Katie Von Schleicher announces her new album, Consummation, out May 22nd via Ba Da Bing. Today, Von Schleicher presents its lead single, “Caged Sleep,” as well as an ominous accompanying video directed by Matt Strickland. “Caged Sleep” is a jagged, upbeat Krautrock track, and one of the last written for the album. “While the rest of the songs were being mixed, I had a vivid dream with a snake the color of lapis lazuli,” says Von Schleicher. “That became ‘Caged Sleep,’ an ode to a dream that ended a period of my life. Some people hate dream stories, so for those humans: I have included saxophones, synthesizers and claps to court your attention.”
Watch Katie Von Schleicher’s Video for “Caged Sleep”
Throughout Consummation, Von Schleicher blasts past the lo-fi power ballads of her debut Shitty Hits (2017) with a severe expansion of her sonic palette; its 13 shape-shifting songs depict a deeply personal exploration of trauma. The result is both potent and listenable; strange and familiar; intense and entertaining—and, perhaps most of all, teeming with life.
Von Schleicher pulls the listener in from the outset. Consummation’s songs vary in genre and tempo, ranging from a pulsating, electronic rocker to a melancholic, cosmic ballad. There’s even a brief, haunting crooner of a track. What they share is lyrical concision, emotional heft, and conscientious production.
Consummation is, in part, inspired by an alternate interpretation of Hitchcock’s Vertigo. In
2018, Von Schleicher rewatched the seminal film and was struck by its largely unanalyzed
subtext of abuse. She knew immediately that this hidden narrative, which spoke to her
personal experience, would be the basis of her next album.
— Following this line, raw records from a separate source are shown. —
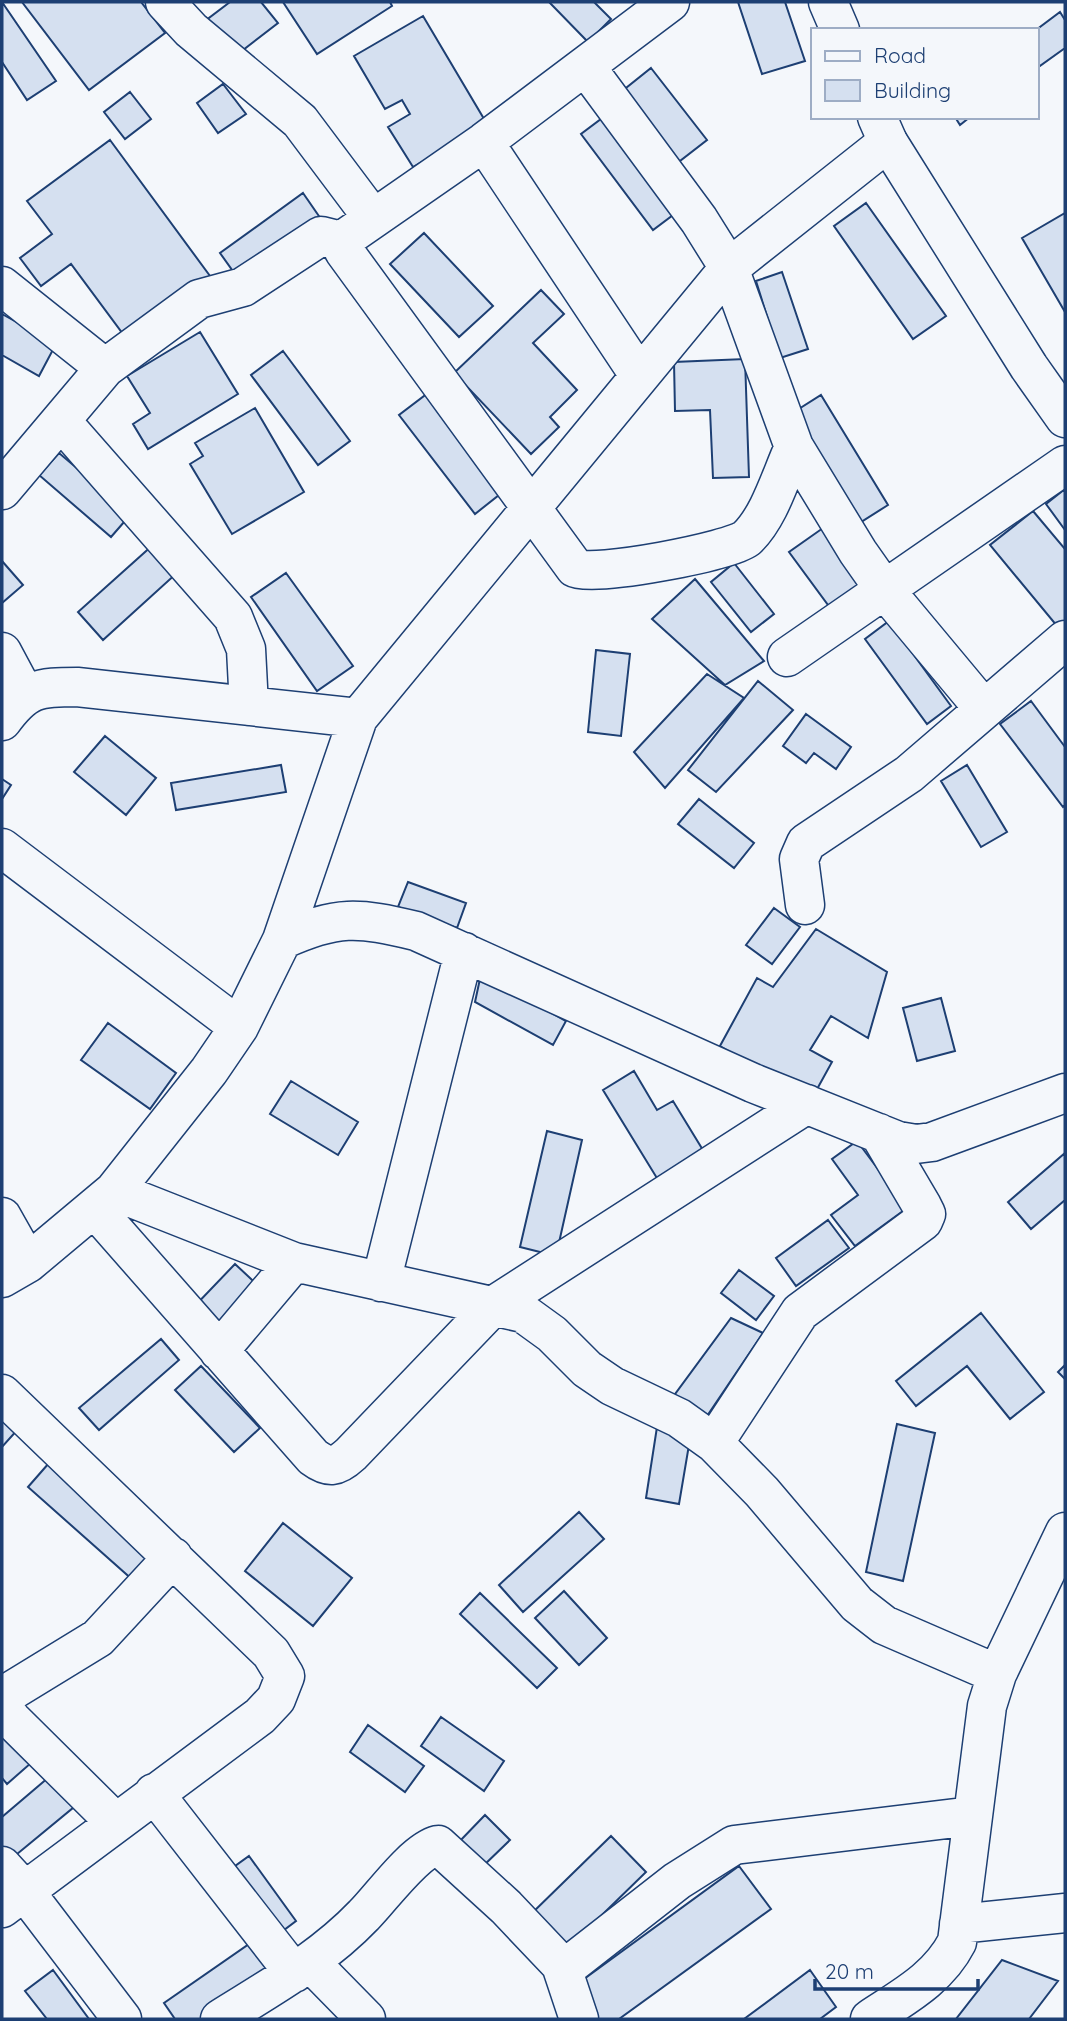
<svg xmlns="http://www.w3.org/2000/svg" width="1067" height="2021" font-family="Quicksand,sans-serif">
<rect width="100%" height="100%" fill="#f4f7fb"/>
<path fill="#d5e0f0" stroke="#1d3f73" stroke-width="2" d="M 2,2 L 56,81 L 27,100 L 2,62 Z
M 22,2 L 141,2 L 165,33 L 89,90 Z
M 230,2 L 261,2 L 278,23 L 234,57 L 205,21 Z
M 283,2 L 390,2 L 392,6 L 317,54 Z
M 549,2 L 594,2 L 611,19 L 588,42 Z
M 738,2 L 785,2 L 805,61 L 762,74 Z
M 1060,12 L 1065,20 L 1065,48 L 1037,68 L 1036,30 Z
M 423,16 L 487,124 L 413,167 L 388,127 L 410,114 L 402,100 L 385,109 L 354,56 Z
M 651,68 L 707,140 L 676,164 L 621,92 Z
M 223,84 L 246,114 L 218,133 L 197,103 Z
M 130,92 L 151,119 L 125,139 L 104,112 Z
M 609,113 L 681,209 L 653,230 L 581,134 Z
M 955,117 L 970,117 L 960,125 Z
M 110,140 L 210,276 L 126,338 L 71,264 L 41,286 L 20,258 L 52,234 L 27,201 Z
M 303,193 L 323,222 L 240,281 L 220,253 Z
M 866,203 L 946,316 L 913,339 L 834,226 Z
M 1065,213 L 1065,312 L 1022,238 Z
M 424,233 L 493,306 L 459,337 L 390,264 Z
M 782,272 L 808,349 L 780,358 L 756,281 Z
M 541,290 L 564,314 L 533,343 L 577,390 L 550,417 L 559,427 L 531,454 L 454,373 Z
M 2,314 L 56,344 L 39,376 L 2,355 Z
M 200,332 L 238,394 L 148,449 L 133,424 L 150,413 L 127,376 Z
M 283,351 L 350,441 L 318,465 L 251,375 Z
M 745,359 L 749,477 L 713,478 L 710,410 L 675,411 L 674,362 Z
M 428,393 L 504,491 L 475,514 L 399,415 Z
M 821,395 L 888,505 L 861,522 L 794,412 Z
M 255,408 L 304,492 L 232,534 L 190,464 L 203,456 L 195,443 Z
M 59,453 L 131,514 L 111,537 L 39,475 Z
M 1065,489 L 1065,530 L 1046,504 Z
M 1033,511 L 1065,549 L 1065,629 L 1062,632 L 990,545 Z
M 823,528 L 865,583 L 831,609 L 789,552 Z
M 154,544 L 178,572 L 103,640 L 78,612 Z
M 2,561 L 23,585 L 2,603 Z
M 734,563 L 774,614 L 751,632 L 711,582 Z
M 286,573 L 353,666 L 317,691 L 251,597 Z
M 695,579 L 764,661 L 725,685 L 652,619 Z
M 889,621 L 951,706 L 927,724 L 865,639 Z
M 596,650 L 630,654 L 621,736 L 588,732 Z
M 707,674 L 744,698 L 665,788 L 634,752 Z
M 758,681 L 793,710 L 716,792 L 688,770 Z
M 1031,701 L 1065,747 L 1065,805 L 1063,807 L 1000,724 Z
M 806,714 L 851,747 L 836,769 L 814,753 L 806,763 L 783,746 Z
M 105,736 L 156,778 L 126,815 L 74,772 Z
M 281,765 L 286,792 L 176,810 L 171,783 Z
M 967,765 L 1007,832 L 981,847 L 941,781 Z
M 2,779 L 11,785 L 2,799 Z
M 699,799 L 754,843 L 734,868 L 678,824 Z
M 408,882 L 466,903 L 457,928 L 398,907 Z
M 774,908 L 800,927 L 772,964 L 746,945 Z
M 816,929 L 887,972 L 868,1038 L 831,1016 L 810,1050 L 832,1062 L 811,1100 L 720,1046 L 757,978 L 773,987 Z
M 481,974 L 566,1021 L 553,1045 L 475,1002 Z
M 941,998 L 955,1051 L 917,1061 L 903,1008 Z
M 108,1023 L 176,1073 L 150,1109 L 81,1060 Z
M 634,1071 L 657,1110 L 673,1101 L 709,1160 L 663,1188 L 603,1090 Z
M 291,1081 L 358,1122 L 338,1155 L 270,1114 Z
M 547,1131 L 582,1140 L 556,1256 L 520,1247 Z
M 857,1141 L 907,1208 L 855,1246 L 831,1215 L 858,1195 L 832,1159 Z
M 1065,1153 L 1065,1200 L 1031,1229 L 1008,1202 Z
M 828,1220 L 849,1248 L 796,1286 L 776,1258 Z
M 235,1264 L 264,1291 L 219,1340 L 189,1312 Z
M 739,1270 L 774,1296 L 756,1320 L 721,1293 Z
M 981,1313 L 1044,1392 L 1010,1419 L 967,1366 L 916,1406 L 896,1381 Z
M 731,1318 L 763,1333 L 705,1419 L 670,1401 Z
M 161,1339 L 179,1360 L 99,1430 L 79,1408 Z
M 1065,1365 L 1065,1379 L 1058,1372 Z
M 201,1366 L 260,1428 L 234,1452 L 175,1390 Z
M 2,1414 L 19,1428 L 2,1447 Z
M 897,1424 L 935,1433 L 903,1581 L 866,1572 Z
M 657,1427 L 691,1433 L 679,1504 L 646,1498 Z
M 49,1463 L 164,1566 L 143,1589 L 28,1487 Z
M 579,1512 L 604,1539 L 523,1612 L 499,1585 Z
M 283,1523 L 352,1578 L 313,1626 L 245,1571 Z
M 564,1591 L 607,1638 L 579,1665 L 535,1618 Z
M 480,1593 L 557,1668 L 537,1688 L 460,1614 Z
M 441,1717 L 504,1761 L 484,1791 L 421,1746 Z
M 368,1725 L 424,1766 L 405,1792 L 350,1752 Z
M 2,1730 L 31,1763 L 7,1784 L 2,1778 Z
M 49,1777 L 74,1807 L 5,1864 L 2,1861 L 2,1817 Z
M 485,1815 L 510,1840 L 481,1868 L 457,1844 Z
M 611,1836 L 646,1872 L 564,1952 L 528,1917 Z
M 249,1856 L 296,1921 L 272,1939 L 224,1874 Z
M 739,1866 L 771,1909 L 619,2019 L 591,2019 L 569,1990 Z
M 252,1942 L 273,1973 L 208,2019 L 175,2019 L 164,2003 Z
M 1002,1960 L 1058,1981 L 1029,2019 L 956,2019 Z
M 53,1970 L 89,2019 L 47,2019 L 25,1991 Z
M 810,1970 L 836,2007 L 820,2019 L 744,2019 Z"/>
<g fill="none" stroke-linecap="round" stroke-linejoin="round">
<defs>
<path id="minor" d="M 165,2 L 191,30 L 300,121 L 372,217
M 670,2 L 484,142 L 347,237 L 344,251 L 575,568 C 590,578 733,551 747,538 C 770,516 781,475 794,447
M 586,67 L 699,220 L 729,268 L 794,447 L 858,552 L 884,589 L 984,709
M 484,142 L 639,375
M 2,286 L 105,368
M 61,421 L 233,617 L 246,649 L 249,706
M 2,490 L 105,368 L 199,299 L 243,287 L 321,236 L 345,242
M 2,652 L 25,695
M 787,657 L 1065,465
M 2,721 C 26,688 38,687 77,687 L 358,718
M 2,848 L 239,1027
M 805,905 L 799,859 L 806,843 L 909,774 L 1065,640
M 282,940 C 337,915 358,917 416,931 L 753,1083 L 898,1141 L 916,1144 L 932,1142 L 1065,1093
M 114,1191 L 294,1262 L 523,1313 L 552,1334 L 587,1369 L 612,1386 L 679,1418 L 714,1443 L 762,1492 L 857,1604 L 884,1625 L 997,1674
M 95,1209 L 313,1457 C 329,1469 337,1467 351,1454 L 493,1306 L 807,1104
M 2,1217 L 28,1263
M 2,1278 L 28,1263 L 114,1191 L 209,1071 L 239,1027 L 282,940 L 358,718 L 729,268 L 888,142
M 381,1282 L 464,952
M 219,1351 L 294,1262
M 2,1394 L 271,1653 L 285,1676 L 276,1699 L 260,1716 L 2,1908
M 714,1443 L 800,1312 L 923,1221 L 926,1214 L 922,1206 L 879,1133
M 154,1793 L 294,1973
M 115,1822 L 10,1718 L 3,1702 L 13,1690 L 98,1638 L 173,1557
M 2,1866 L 23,1889 L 122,2019
M 959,1924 L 1065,1913
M 311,1963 L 366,2019
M 563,1970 L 677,1881 L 734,1845 L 972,1816
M 220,2019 C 271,1987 322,1959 364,1915 C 382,1897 414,1851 438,1845 L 506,1907 L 561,1965 L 579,2019
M 870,2019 C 903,1997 938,1979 957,1942 L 987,1706 L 997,1674 L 1065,1532"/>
<path id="tertiary" d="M 828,2 L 840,30
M 877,117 L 888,142 L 1029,367 L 1065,418"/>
</defs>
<use href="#minor" stroke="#1d3f73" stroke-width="41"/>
<use href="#tertiary" stroke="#1d3f73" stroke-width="41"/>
<use href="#minor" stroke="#f4f7fb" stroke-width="38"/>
<use href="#tertiary" stroke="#f4f7fb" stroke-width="38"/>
</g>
<rect width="1067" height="2021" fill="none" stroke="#1d3f73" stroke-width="7"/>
<rect x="811" y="28" width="228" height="91" fill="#f4f7fb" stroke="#9eadc5" stroke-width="2"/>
<rect x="825" y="51" width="35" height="10" fill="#f4f7fb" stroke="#9eadc5" stroke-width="2"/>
<text x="874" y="63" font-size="21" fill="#1d3f73">Road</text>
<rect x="825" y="80" width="35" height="21" fill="#d5e0f0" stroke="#9eadc5" stroke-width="2"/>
<text x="874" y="98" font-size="21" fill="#1d3f73">Building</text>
<path d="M815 1979v10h163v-10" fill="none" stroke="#1d3f73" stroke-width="3.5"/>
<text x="825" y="1979" font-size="21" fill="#1d3f73" stroke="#f4f7fb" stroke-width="5" paint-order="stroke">20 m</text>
</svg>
While writing and engineering the record, she found sanctuary in the words of other women:
namely, Carmen Maria Machado’s Her Body and Other Parties, Rachel Cusk’s Outline trilogy,
and Rebecca Solnit’s A Field Guide to Getting Lost. The latter proved particularly influential;
soon after revisiting Vertigo, Von Schleicher stumbled upon Solnit’s lacerating take on the film. Solnit describes the “wandering, stalking, haunting” of romantic pursuit that it depicts as “consummation,” while “real communion”—understanding and mutual respect between two lovers—is, to the men in the film, “unimaginable.” The consequence is a fundamental failure of communication. At its core, Consummation evokes the pain of being unable to bridge that vast psychic distance between oneself and another.